I had this crazy story ready about how I handled a stressful situation during a deployment by pulling out my phone and cycling through pictures of my wife and little boy that inspired my moment of zen. Unfortunately, that story will require CIA approval. But the fact is, we all have these situations. Every single day. Kids, and dare I say spouses, have this incredible ability to push our buttons to the edge of the breaking point much like a foreign war zone. We’ve all even had our blood pressure raised over seemingly minor things. The thing is, we can train ourselves to identify our stressors and handle the stress using the same techniques service members use to transition home after deployments.
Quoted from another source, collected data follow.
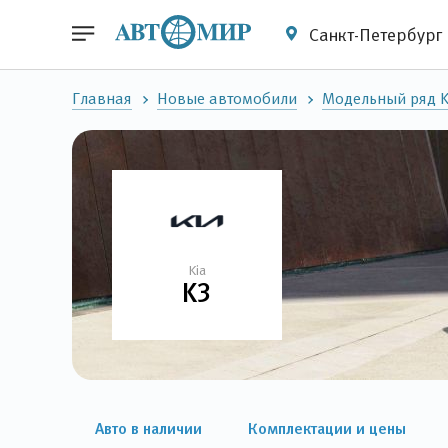
Санкт-Петербург
Главная
Новые автомобили
Модельный ряд K
Kia
K3
Авто в наличии
Комплектации и цены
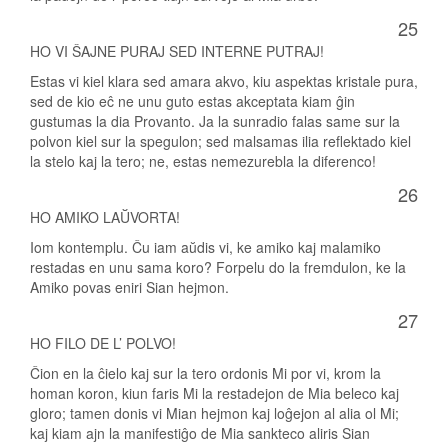
25
HO VI ŜAJNE PURAJ SED INTERNE PUTRAJ!
Estas vi kiel klara sed amara akvo, kiu aspektas kristale pura,
sed de kio eĉ ne unu guto estas akceptata kiam ĝin
gustumas la dia Provanto. Ja la sunradio falas same sur la
polvon kiel sur la spegulon; sed malsamas ilia reflektado kiel
la stelo kaj la tero; ne, estas nemezurebla la diferenco!
26
HO AMIKO LAŬVORTA!
Iom kontemplu. Ĉu iam aŭdis vi, ke amiko kaj malamiko
restadas en unu sama koro? Forpelu do la fremdulon, ke la
Amiko povas eniri Sian hejmon.
27
HO FILO DE L’ POLVO!
Ĉion en la ĉielo kaj sur la tero ordonis Mi por vi, krom la
homan koron, kiun faris Mi la restadejon de Mia beleco kaj
gloro; tamen donis vi Mian hejmon kaj loĝejon al alia ol Mi;
kaj kiam ajn la manifestiĝo de Mia sankteco aliris Sian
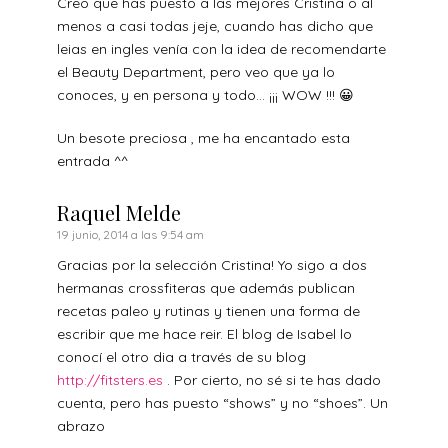
Creo que has puesto a las mejores Cristina o al
menos a casi todas jeje, cuando has dicho que
leias en ingles venía con la idea de recomendarte
el Beauty Department, pero veo que ya lo
conoces, y en persona y todo… ¡¡¡ WOW !!! 😀
Un besote preciosa , me ha encantado esta
entrada ^^
Raquel Melde
19 junio, 2014 a las 9:54 am
Gracias por la selección Cristina! Yo sigo a dos
hermanas crossfiteras que además publican
recetas paleo y rutinas y tienen una forma de
escribir que me hace reir. El blog de Isabel lo
conocí el otro dia a través de su blog
http://fitsters.es
. Por cierto, no sé si te has dado
cuenta, pero has puesto “shows” y no “shoes”. Un
abrazo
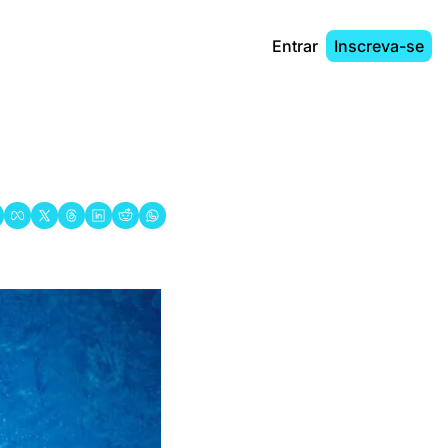
Entrar
Inscreva-se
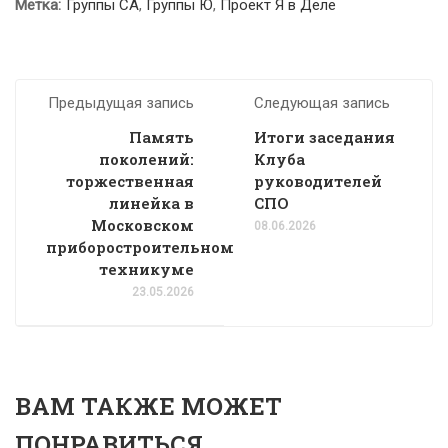
Метка:
Группы СА
,
Группы Ю
,
Проект Я в Деле
Предыдущая запись
Следующая запись
Память
Итоги заседания
поколений:
Клуба
торжественная
руководителей
линейка в
СПО
Московском
08.06.2026
приборостроительном
техникуме
23.05.2026
ВАМ ТАКЖЕ МОЖЕТ
ПОНРАВИТЬСЯ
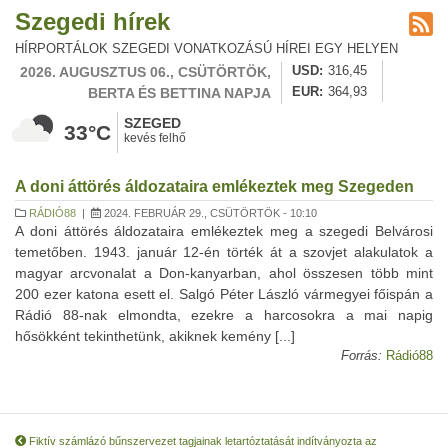
Szegedi hírek
HÍRPORTÁLOK SZEGEDI VONATKOZÁSÚ HÍREI EGY HELYEN
2026. AUGUSZTUS 06., CSÜTÖRTÖK,
USD
316,45
BERTA ÉS BETTINA NAPJA
EUR
364,93
SZEGED
33°C
kevés felhő
A doni áttörés áldozataira emlékeztek meg Szegeden
RÁDIÓ88
|
2024. FEBRUÁR 29., CSÜTÖRTÖK - 10:10
A doni áttörés áldozataira emlékeztek meg a szegedi Belvárosi
temetőben. 1943. január 12-én törték át a szovjet alakulatok a
magyar arcvonalat a Don-kanyarban, ahol összesen több mint
200 ezer katona esett el. Salgó Péter László vármegyei főispán a
Rádió 88-nak elmondta, ezekre a harcosokra a mai napig
hősökként tekinthetünk, akiknek kemény [...]
Forrás:
Rádió88
Fiktív számlázó bűnszervezet tagjainak letartóztatását indítványozta az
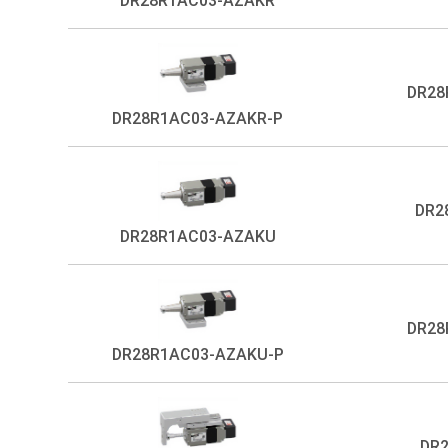
DR28R1AC03-AZAKR
DR28
DR28R1AC03-AZAKR-P
DR2
DR28R1AC03-AZAKU
DR28
DR28R1AC03-AZAKU-P
DR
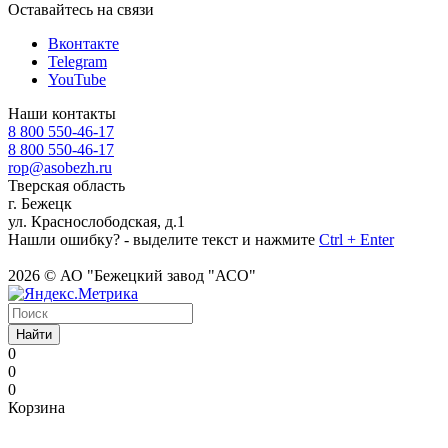
Оставайтесь на связи
Вконтакте
Telegram
YouTube
Наши контакты
8 800 550-46-17
8 800 550-46-17
rop@asobezh.ru
Тверская область
г. Бежецк
ул. Краснослободская, д.1
Нашли ошибку? - выделите текст и нажмите
Ctrl + Enter
2026 © АО "Бежецкий завод "АСО"
Найти
0
0
0
Корзина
The American Red Cross published a “Coming Home From Deployment” guide I stumbled upon years ago after my final deployment. (Author’s Note: In a future article, I’ll share my experience on my transition back to a normal family life.) I feel that the guide is also a useful starting point for managing the stress parents go through everyday.
The first step is awareness. Be aware of what your triggers are, accept that others will not understand, and be patient with yourself and others when the stress begins to build.
Then next step is action. Identify at least one technique that helps lower your overall tension level and slows down your breathing to calm your heart rate – pleasant thoughts, deep breathing, and meditation to name a few common coping strategies.
The third step is attitude. Digging deep and fighting to keep a positive attitude about your stress management is the key to success. Be patient, don’t give up, and overcome. Handling stress isn’t easy, but becomes easier with proper coping strategies. Be open to asking for help. Look at both sides of things, perspective is insightful. And again, keep your thoughts positive.
The interesting thing about the American Red Cross guide is that it provides both a guide for returning service members and a guide for their families. Stress affects us all, directly and indirectly. Learning how to better handle our own stress will help us assist others (including our children) when they deal with their own stress.
Read through the guide and see where it can help you in your fight. Try some techniques the next time the stress rears its ugly head. It might take a few attempts to find the right formula, but finding a way to your inner zen will improve your performance and thinking during moments of stress and might even save your life or the lives of others.